Their role includes several key measures:
- Collaborative social dialogue and collective bargaining: Social Partners should engage in social dialogue, negotiations, and collaboration to ensure a balance between technological advancements and human rights.
- Facilitate AI adoption: Social Partners can facilitate AI adoption by assisting in selecting and implementing AI technologies and ensuring fair, flexible responses to AI-driven changes.
- Develop guiding principles and frameworks: They should establish guiding principles and transparent frameworks from a European perspective to support countries and organizations to choose their own measures.
- Promote learning and skill development: Social Partners should promote communication and learning from each other, colleagues, representative and regulatory bodies, as well as identifying training needs and skills requirements to cope with rapid changes in the workplace and achieve better outcomes.
- Advocate for ethical AI & transparency: Social Partners should advocate for ethical AI development that improves safety and transparency, to ensure respect for fundamental values and to avoid bias, exclusion and discrimination.
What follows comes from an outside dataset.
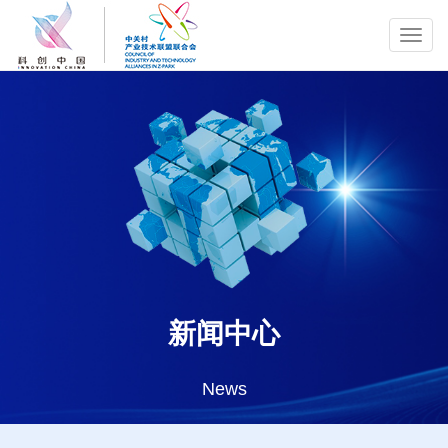
Toggl
navig
新闻中心
News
- Support legislation by enhancing existing rights and shaping of new rights, e.g. the right to training and protective rights like oversight of automated decisions. Social Partners can engage in dialogue with policymakers to raise awareness and ensure appropriate regulations and legislation.
- Foster industry attractiveness by innovation and learning. Social Partners can foster an attractive industry that values performance development, innovation, learning, and creating a safe and contextually appropriate environment.
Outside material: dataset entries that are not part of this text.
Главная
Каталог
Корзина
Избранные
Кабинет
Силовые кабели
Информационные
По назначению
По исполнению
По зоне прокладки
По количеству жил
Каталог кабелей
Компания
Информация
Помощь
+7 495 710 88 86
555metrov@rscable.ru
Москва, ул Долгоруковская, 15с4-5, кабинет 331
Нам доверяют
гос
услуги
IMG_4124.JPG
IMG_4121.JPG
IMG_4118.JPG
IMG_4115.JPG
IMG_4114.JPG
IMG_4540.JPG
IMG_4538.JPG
These measures help ensure that AI development is responsible, ethical, and beneficial for both employees and organizations.
(Source: ARIX Qual Interviews, n=20, 04/2023;
Q22. What can be the role of the Social Partners to influence the development of ethical and responsible AI/digitalization and agile working in a positive way?)
Key take aways:
- AI-leadership: The US leads in AI development, China in AI use. The EU leads on ethical standards and it will need substantial efforts to close the gap.
- Key challenges for Europe are a fragmentation of the digital market, drain of AI talents, a lack of venture capital and a rising energy demand.
- Adoption: 83% of financial services firms are expected to have adopted AI technologies in the next 5 years.
- AI Investment: European banks spend less on AI compared to the global average.
- AI use cases: The main use cases involve improving customer relations, back-office operations (automation) and fraud detection.
- Impact on jobs: AI will cause job loss but also job increase in the next years. Approx. 200,000 jobs in finance in Europe are at risk and about 600,000 individuals might need to change occupations by 2030 according to McKinsey Global Institute. On the other hand, it should be noted that the forecast of job losses lags behind that of employees retiring by this time, which is likely to cushion the impact.
- Views on AI: The supporting role of AI, the creation of new roles and possible job enhancement are viewed positively, while potential job losses, and ethical concerns are seen as challenges.
- Banks need to balance their need for strategic prioritisation of AI with a focus on profitability and customer satisfaction with employee well-being and skill development being one of the priorities.
- The Social Partner's role includes collective bargaining, setting frameworks, promoting skill development, and advocating for ethical AI.